Wildomar residents are willing to pay $28 a year to fund city parks.
That’s what the experts told city council members Tuesday night during a special meeting at City Hall.
The research company of Fairbank, Maslin, Maullin, Metz & Associates -- otherwise known as FM3 – presented its findings to city council members and the public during the meeting. The firm was
According to the survey, 77 percent of Wildomar voters would say yes to a $28 annual tax to fund city parks if the measure were put on the November ballot.
The percentage was “unusually” high, said FM3’s John Fairbanks. As far as community willingness to back a potential ballot measure, he said “[it’s] the highest level of support I’ve seen in the last 10 years.”

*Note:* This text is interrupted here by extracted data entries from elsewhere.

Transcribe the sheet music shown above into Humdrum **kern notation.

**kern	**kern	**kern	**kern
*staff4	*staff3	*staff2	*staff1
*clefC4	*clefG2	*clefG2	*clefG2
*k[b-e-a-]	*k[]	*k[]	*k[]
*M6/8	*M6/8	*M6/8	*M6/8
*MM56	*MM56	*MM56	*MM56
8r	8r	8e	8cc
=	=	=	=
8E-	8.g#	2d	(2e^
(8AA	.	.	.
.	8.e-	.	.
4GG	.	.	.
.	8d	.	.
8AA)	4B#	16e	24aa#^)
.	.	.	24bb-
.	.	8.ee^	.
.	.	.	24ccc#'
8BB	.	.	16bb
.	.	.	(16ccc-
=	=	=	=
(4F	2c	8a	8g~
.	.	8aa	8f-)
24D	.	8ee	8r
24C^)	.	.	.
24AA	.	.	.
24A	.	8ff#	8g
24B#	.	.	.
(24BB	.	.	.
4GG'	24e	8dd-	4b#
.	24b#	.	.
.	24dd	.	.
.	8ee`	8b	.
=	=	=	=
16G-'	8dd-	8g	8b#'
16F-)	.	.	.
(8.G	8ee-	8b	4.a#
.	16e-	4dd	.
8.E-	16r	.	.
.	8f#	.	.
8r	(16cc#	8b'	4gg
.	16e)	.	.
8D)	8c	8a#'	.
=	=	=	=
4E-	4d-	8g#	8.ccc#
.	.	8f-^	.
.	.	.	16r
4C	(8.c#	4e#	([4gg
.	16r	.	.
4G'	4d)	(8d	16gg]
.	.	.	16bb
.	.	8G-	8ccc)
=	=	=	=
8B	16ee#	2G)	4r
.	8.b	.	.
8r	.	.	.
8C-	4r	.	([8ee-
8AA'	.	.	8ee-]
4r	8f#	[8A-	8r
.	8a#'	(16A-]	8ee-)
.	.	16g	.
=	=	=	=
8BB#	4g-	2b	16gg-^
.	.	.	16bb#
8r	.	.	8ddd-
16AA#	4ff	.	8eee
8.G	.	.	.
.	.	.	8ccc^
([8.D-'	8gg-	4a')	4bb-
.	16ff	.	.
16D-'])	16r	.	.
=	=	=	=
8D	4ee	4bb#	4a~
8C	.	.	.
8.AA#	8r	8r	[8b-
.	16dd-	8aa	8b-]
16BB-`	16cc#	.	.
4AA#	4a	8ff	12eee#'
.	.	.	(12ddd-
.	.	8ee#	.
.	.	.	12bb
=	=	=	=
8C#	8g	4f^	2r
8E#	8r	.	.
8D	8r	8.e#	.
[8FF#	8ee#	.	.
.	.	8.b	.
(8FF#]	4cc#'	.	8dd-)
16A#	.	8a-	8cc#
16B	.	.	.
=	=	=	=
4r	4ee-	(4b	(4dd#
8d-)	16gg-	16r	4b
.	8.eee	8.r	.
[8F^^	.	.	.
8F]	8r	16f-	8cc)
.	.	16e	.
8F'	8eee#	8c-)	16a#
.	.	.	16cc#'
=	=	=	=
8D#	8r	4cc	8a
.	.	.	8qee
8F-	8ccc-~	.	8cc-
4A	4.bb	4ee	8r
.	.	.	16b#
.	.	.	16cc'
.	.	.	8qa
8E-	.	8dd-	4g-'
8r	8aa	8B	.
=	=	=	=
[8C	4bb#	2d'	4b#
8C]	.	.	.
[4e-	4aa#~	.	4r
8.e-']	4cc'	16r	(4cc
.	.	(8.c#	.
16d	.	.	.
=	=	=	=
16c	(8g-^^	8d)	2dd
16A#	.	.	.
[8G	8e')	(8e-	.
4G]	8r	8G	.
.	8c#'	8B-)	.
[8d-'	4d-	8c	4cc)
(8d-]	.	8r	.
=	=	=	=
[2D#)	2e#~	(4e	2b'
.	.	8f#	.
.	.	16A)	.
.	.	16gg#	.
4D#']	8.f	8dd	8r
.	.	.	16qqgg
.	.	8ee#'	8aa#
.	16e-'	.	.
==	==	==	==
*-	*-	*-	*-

Wildomar City Council members were encouraged by the numbers.
“Yes, yes. We knew it!” said Councilwoman Bridgette Moore, an avid proponent of city parks.
After hearing the presentation by FM3 and the consulting firm The Lew Edwards Group, council members voted unanimously to direct staff to move forward on putting the $28 tax on the November ballot. The issue is scheduled to come back to city council Aug. 8 during the next regularly scheduled meeting. At that time, it’s expected that staff will have a ballot measure drafted for council consideration.
Mayor Ben Benoit said data gleaned from the July telephone survey will help the city craft a sound initiative, noting that last time around Wildomar probably didn’t get the wording quite right.
Tuesday night, The Lew Edwards Group and FM3 provided the city with a rough draft of how a parks ballot measure might read. The draft language stressed that tax dollars collected from Wildomar property owners would not go to Sacramento and that annual independent audits would be conducted.
Survey results showed Wildomar voters feel “accountability is almost as important as [park] safety,” Fairbanks said. When it comes to government, “voters are very distrustful,” he added.
An overview of the survey results presented by Fairbanks and Dave Mason of The Lew Edwards Group showed that support for the parks was nearly the same across all demographics, including political parties, gender, and family-versus-childless households.
The telephone survey interviews were conducted July 17-22 with 300 registered voters who were “likely to cast ballots in November 2012.” The margin of error for the full sample was plus or minus 5.7 percent, according to Tuesday’s presenters.
Wildomar Assistant City Manager Gary Nordquist said the city has spent $22,500 to date on this current parks initiative. In order to get the measure on the November ballot, the city will be required to spend more money, he said, adding that a final cost estimate will be provided during the Aug. 8 meeting.